Je dois à Gérard Prévost cette merveille de “non-sense”, où l’absurde finit par se multiplier par lui-même. C’était, me dit-il, l’une des plaisanteries les plus en vogue parmi les membres du Grand Orchestre du Splendid (dont il est l’un des fondateurs). Pour désigner quelqu’un qui s’exprime mal, on le compare donc à un maître de notre langue, et on arrive à signifier le contraire de ce qu’on dit…
Petite explication à l’usage de mes lecteurs qui ne saisiraient pas la subtilité de la blague : l’expression d’origine, “parler français comme un basque espagnol” – c’est-à-dire baragouiner un français infâme, je ne sais pourquoi les basques espagnols ont cette réputation -, devient par assimilation phonétique “parler français comme une vache espagnole” (ce qui renforce le propos). En poussant encore d’un cran, et en substituant Marcel Pagnol à “vache espagnole”, on atteint à cette grandiose et paradoxale formulation. La langue de Marcel Pagnol devient le degré zéro de la langue de Molière.

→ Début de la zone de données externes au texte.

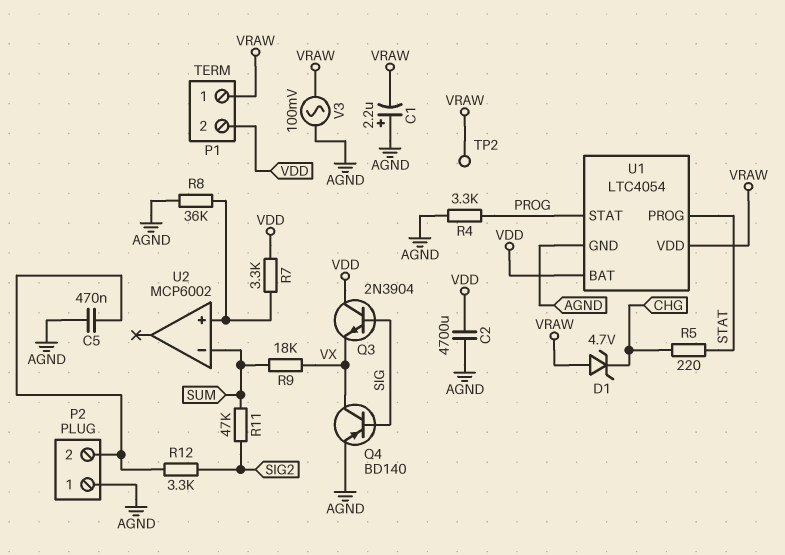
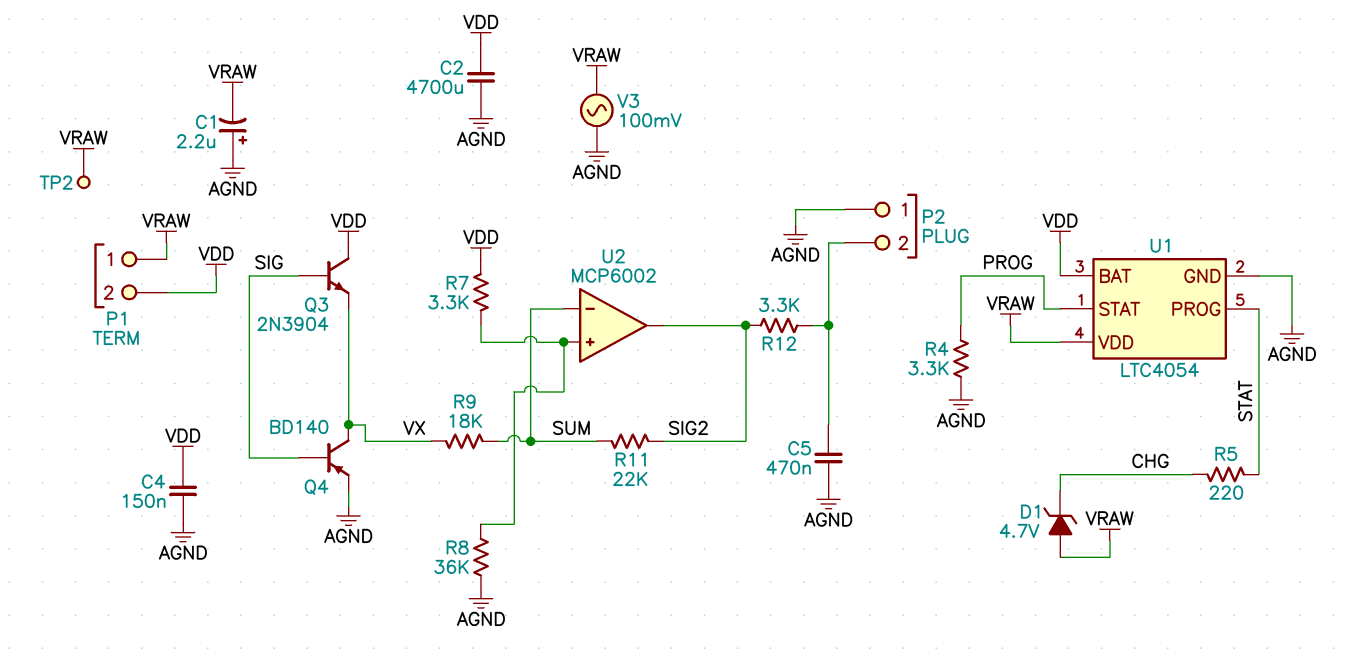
C4: none -> 150nF (AGND, VDD)
R11: 47k (SIG2, SUM) -> 22k (SIG2, SUM)
U2 pin out: none -> SIG2

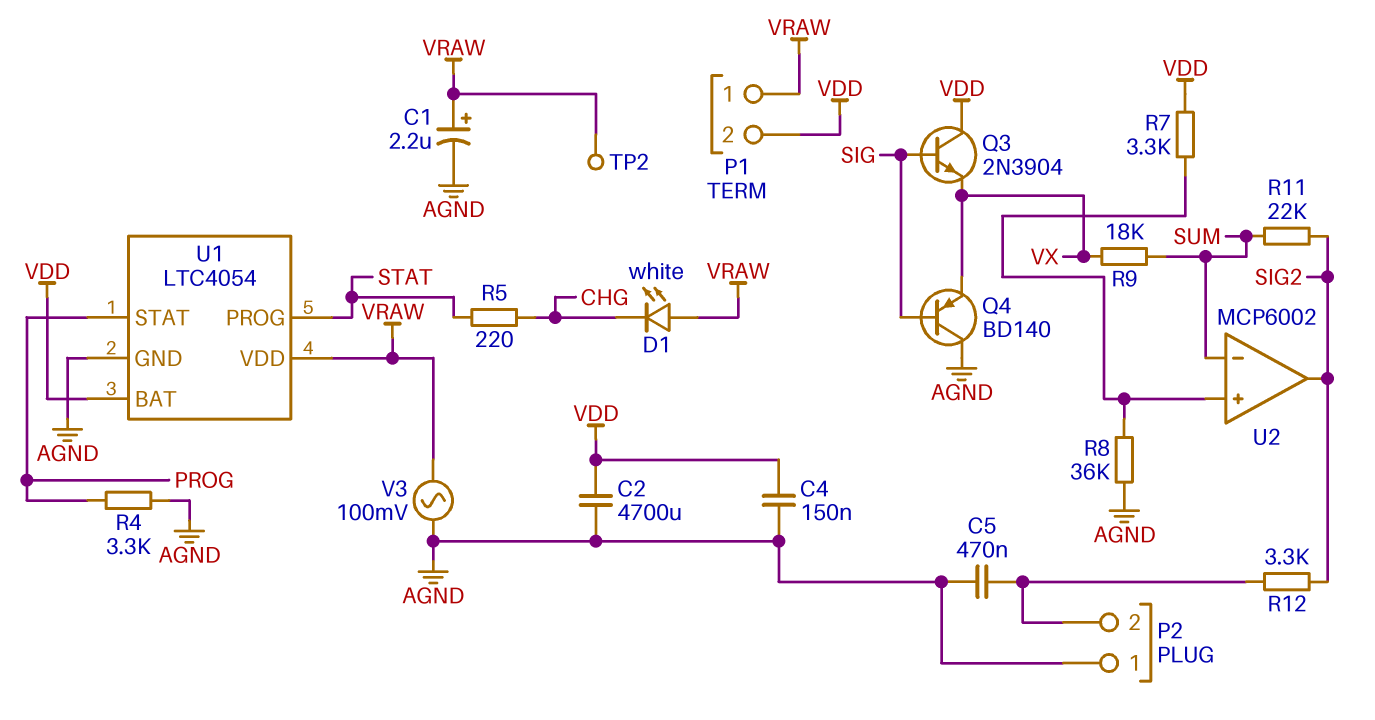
C1: 2.2uF (plus AGND, minus VRAW) -> 2.2uF (plus VRAW, minus AGND)
D1: zener 4.7V (A VRAW, K CHG) -> LED white (A VRAW, K CHG)
Q4: PNP BD140 (B SIG, C VX, E AGND) -> PNP BD140 (B SIG, C AGND, E VX)

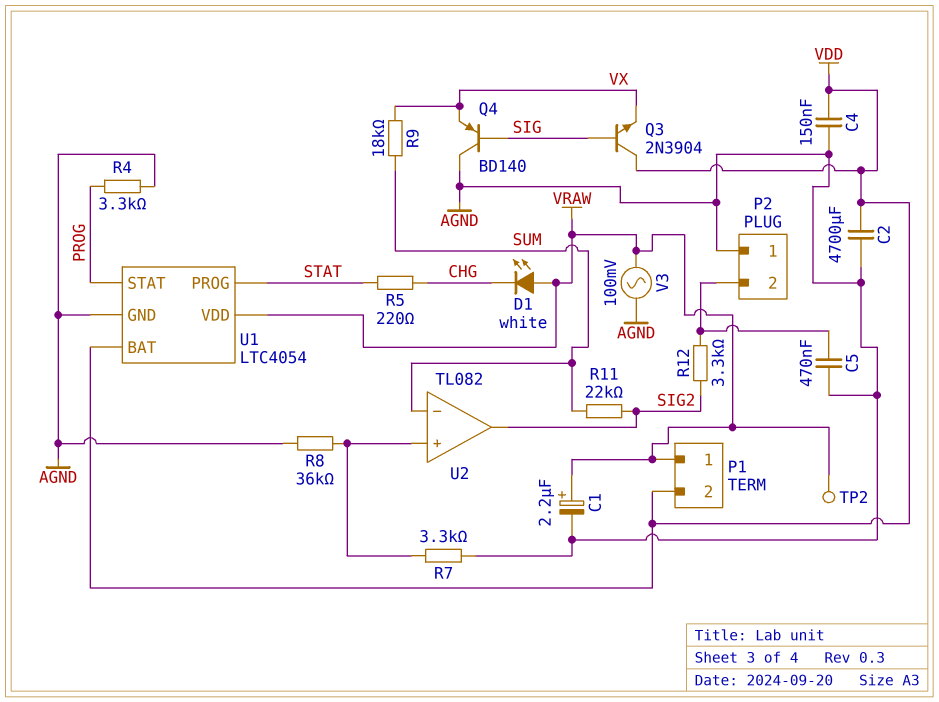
R7: 3.3k (U2/in+, VDD) -> 3.3k (AGND, U2/in+)
U2: MCP6002 -> TL082

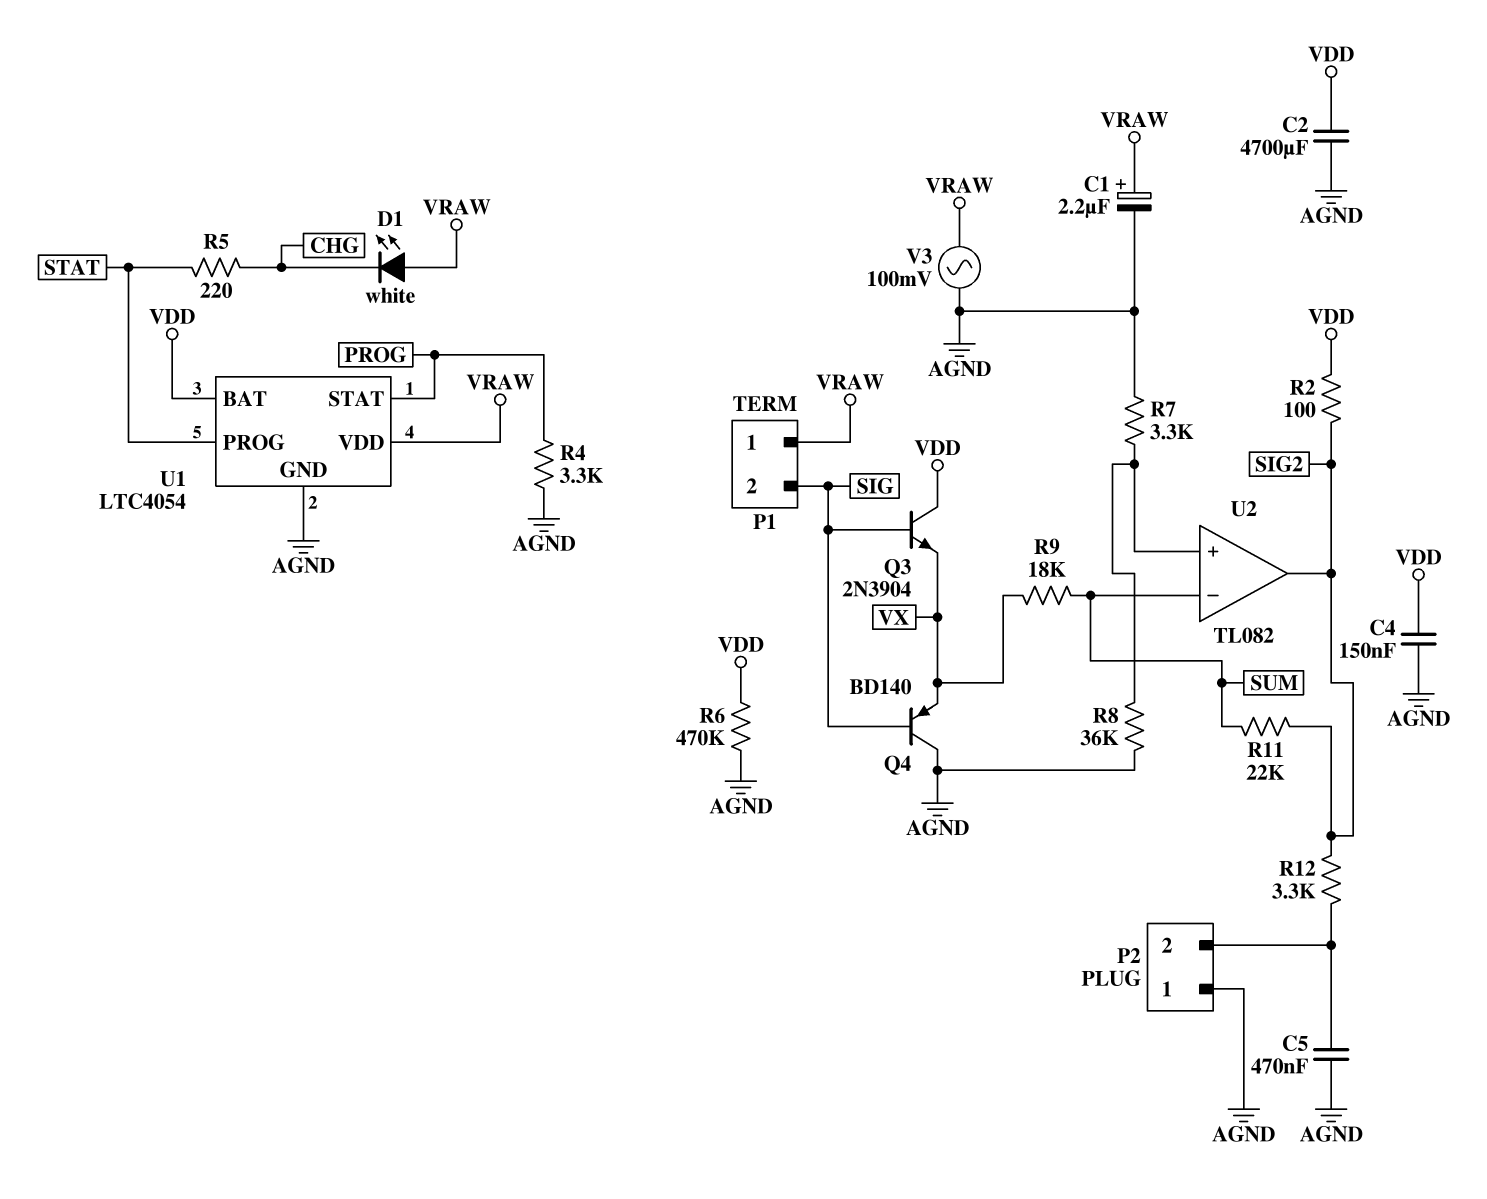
P1 pin 2: VDD -> SIG
R2: none -> 100 (SIG2, VDD)
R6: none -> 470k (AGND, VDD)
TP2: test point (VRAW) -> none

Notons qu’au Spendid, ils sont allés encore plus loin : l’assimilation “vache” et Marcel Pagnol étant acquise, et les vaches étant connues pour pisser dru, ils disaient, les jours de mauvais temps: “Il pleut comme Marcel Pagnol”.
En revanche, dire que l’on parle anglais comme Marcel Pagnol serait malvenu, puisque la profession de celui-ci était d’enseigner cette langue. Reste à savoir si son accent méridional faisait bon
ménage avec les intonations propres à nos voisins d’Outre-Manche.